Natalie will now go on to represent the UK and Ireland at the Monopoly World Championships in Macau, China this September.
Magna Carta on trial
A mock trial of barons and bishops will be held in the Palace of Westminster to mark the 800th anniversary of Magna Carta.
TV presenter and comedy writer Clive Anderson will play a leading role alongside a number of top legal figures.
The “trial” will be held in front of Lord Neuberger, president of the Supreme Court, Justice Stephen Breyer of the US Supreme Court, and Sian Elias, Chief Justice of New Zealand.
Lord Neuberger said: “Judges never usually comment before a case, but in this instance I think I can safely make an exception. We will be deciding whether, setting aside the global impact of some of the ideas embedded in Magna Carta, the barons’ actions in 1215 could be justified in law.”
A state fair in the District of Columbia is to include a marijuana-growing contest for the first time.
Possession of small amounts of marijuana was legalised in the district this year and people are permitted to grow their own plants at home.

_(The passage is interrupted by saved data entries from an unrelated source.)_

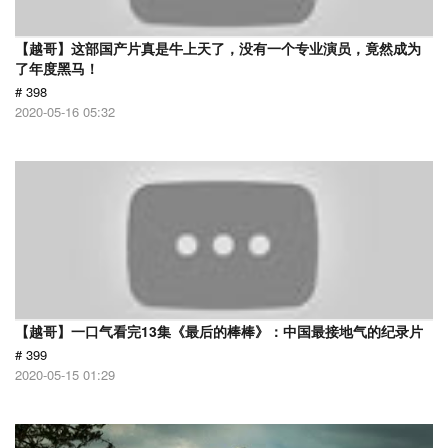
【越哥】这部国产片真是牛上天了，没有一个专业演员，竟然成为
了年度黑马！
# 398
2020-05-16 05:32
【越哥】一口气看完13集《最后的棒棒》：中国最接地气的纪录片
# 399
2020-05-15 01:29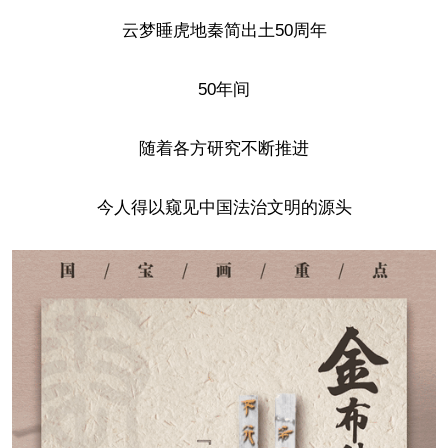
云梦睡虎地秦简出土50周年
50年间
随着各方研究不断推进
今人得以窥见中国法治文明的源头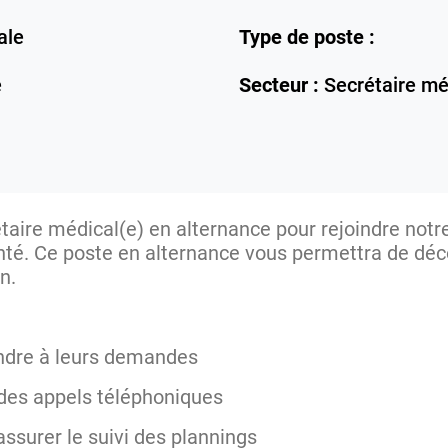
ale
Type de poste :
e
Secteur :
Secrétaire mé
taire médical(e) en alternance pour rejoindre not
té. Ce poste en alternance vous permettra de déco
on.
pondre à leurs demandes
 des appels téléphoniques
assurer le suivi des plannings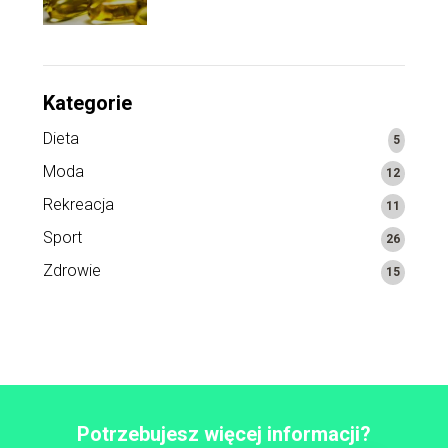
Kategorie
Dieta
5
Moda
12
Rekreacja
11
Sport
26
Zdrowie
15
Potrzebujesz więcej informacji?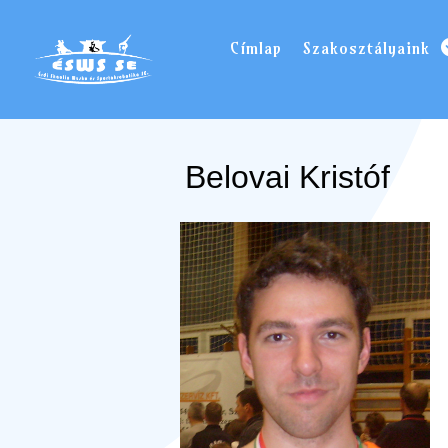
Címlap
Szakosztályaink
Belovai Kristóf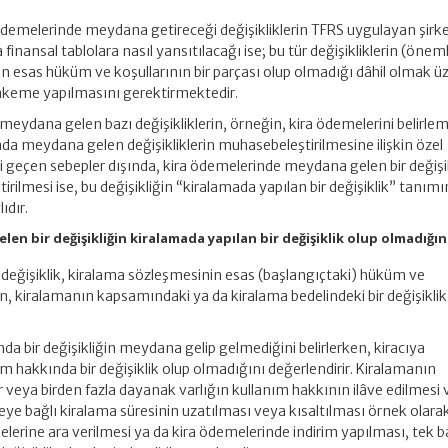
ödemelerinde meydana getireceği değişikliklerin TFRS uygulayan şirke
nansal tablolara nasıl yansıtılacağı ise; bu tür değişikliklerin (önem
n esas hüküm ve koşullarının bir parçası olup olmadığı dâhil olmak ü
akeme yapılmasını gerektirmektedir.
meydana gelen bazı değişikliklerin, örneğin, kira ödemelerini belirlem
nda meydana gelen değişikliklerin muhasebeleştirilmesine ilişkin özel
 geçen sebepler dışında, kira ödemelerinde meydana gelen bir değişi
ilmesi ise, bu değişikliğin “kiralamada yapılan bir değişiklik” tanımı
ıdır.
en bir değişikliğin kiralamada yapılan bir değişiklik olup olmadığın
değişiklik, kiralama sözleşmesinin esas (başlangıçtaki) hüküm ve
an, kiralamanın kapsamındaki ya da kiralama bedelindeki bir değişiklik
a bir değişikliğin meydana gelip gelmediğini belirlerken, kiracıya
m hakkında bir değişiklik olup olmadığını değerlendirir. Kiralamanın
r veya birden fazla dayanak varlığın kullanım hakkının ilâve edilmesi
ye bağlı kiralama süresinin uzatılması veya kısaltılması örnek olara
melerine ara verilmesi ya da kira ödemelerinde indirim yapılması, tek 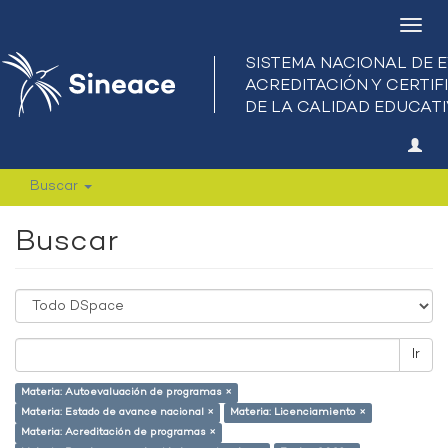
Camb
nave
Buscar
Buscar
Ir
Materia: Autoevaluación de programas ×
Materia: Estado de avance nacional ×
Materia: Licenciamiento ×
Materia: Acreditación de programas ×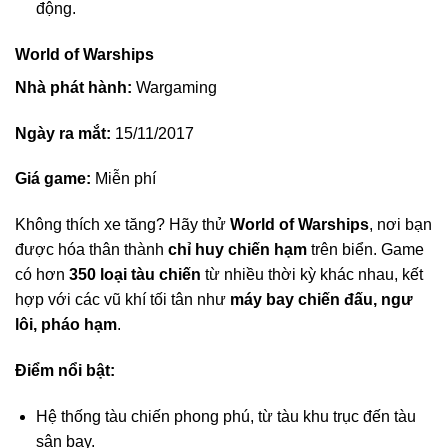
động.
World of Warships
Nhà phát hành:
Wargaming
Ngày ra mắt:
15/11/2017
Giá game:
Miễn phí
Không thích xe tăng? Hãy thử
World of Warships
, nơi bạn
được hóa thân thành
chỉ huy chiến hạm
trên biển. Game
có hơn
350 loại tàu chiến
từ nhiều thời kỳ khác nhau, kết
hợp với các vũ khí tối tân như
máy bay chiến đấu, ngư
lôi, pháo hạm
.
Điểm nổi bật:
Hệ thống tàu chiến phong phú, từ tàu khu trục đến tàu
sân bay.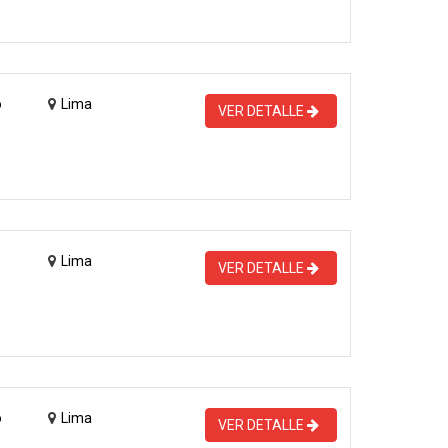
o
Lima
VER DETALLE
Lima
VER DETALLE
o
Lima
VER DETALLE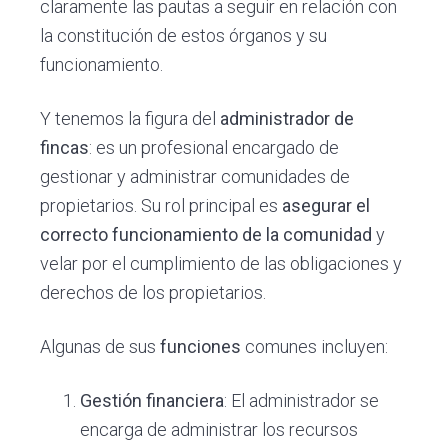
claramente las pautas a seguir en relación con
la constitución de estos órganos y su
funcionamiento.
Y tenemos la figura del
administrador de
fincas
: es un profesional encargado de
gestionar y administrar comunidades de
propietarios. Su rol principal es
asegurar el
correcto funcionamiento de la comunidad
y
velar por el cumplimiento de las obligaciones y
derechos de los propietarios.
Algunas de sus
funciones
comunes incluyen:
Gestión financiera
: El administrador se
encarga de administrar los recursos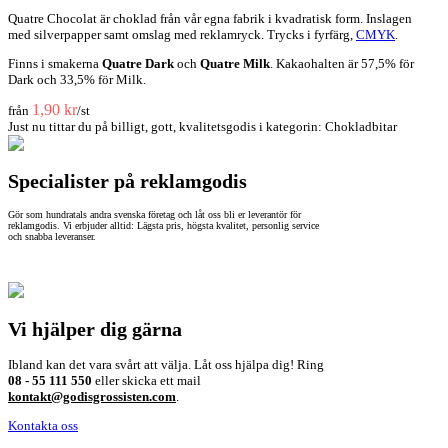
Quatre Chocolat är choklad från vår egna fabrik i kvadratisk form. Inslagen
med silverpapper samt omslag med reklamryck. Trycks i fyrfärg,
CMYK
.
Finns i smakerna
Quatre Dark
och
Quatre Milk
. Kakaohalten är 57,5% för
Dark och 33,5% för Milk.
1,90 kr
från
/st
Just nu tittar du på billigt, gott, kvalitetsgodis i kategorin:
Chokladbitar
Specialister på reklamgodis
Gör som hundratals andra svenska företag och låt oss bli er leverantör för
reklamgodis. Vi erbjuder alltid: Lägsta pris, högsta kvalitet, personlig service
och snabba leveranser.
Vi hjälper dig gärna
Ibland kan det vara svårt att välja. Låt oss hjälpa dig! Ring
08 - 55 111 550
eller skicka ett mail
kontakt@godisgrossisten.com
.
Kontakta oss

Participants in the pot-growing contest at September’s fair will be judged on appearance, odour, and touch as part of contests intended to showcase the culinary, artistic, and agricultural talents of the district.
A New Orleans group has created and performed two opera scenes after being given just two days to get from page to stage.
New Fangled Opera co-founder Chris Burton said the two composers and two writers only learned on Thursday who was working with whom. They had the day to come up with a scene and songs to show it.
Seven singers and two directors got their scores by 9am on Friday, and then staged rapid-fire rehearsals to learn the songs and devise the staging ahead of performance time at 7.30pm on Saturday at the University of New Orleans.
Not kidding around
A retired Arizona State University professor is taking his pursuit of a death certificate for Billy the Kid to New Mexico’s highest court.
Historian Robert Stahl filed a petition with the New Mexico Supreme Court to order the state’s medical examiner to create the document for the legendary outlaw.
Stahl says he hopes the court will order the Office of the Medical Investigator to consider the evidence and determine whether William H Bonney’s death can be certified.
According to most accounts, the Kid was fatally shot by Lincoln County Sheriff Pat Garrett in Fort Sumner in 1881. However, some claim Garrett shot someone else and the Kid took up ranching or escaped to Texas under an alias.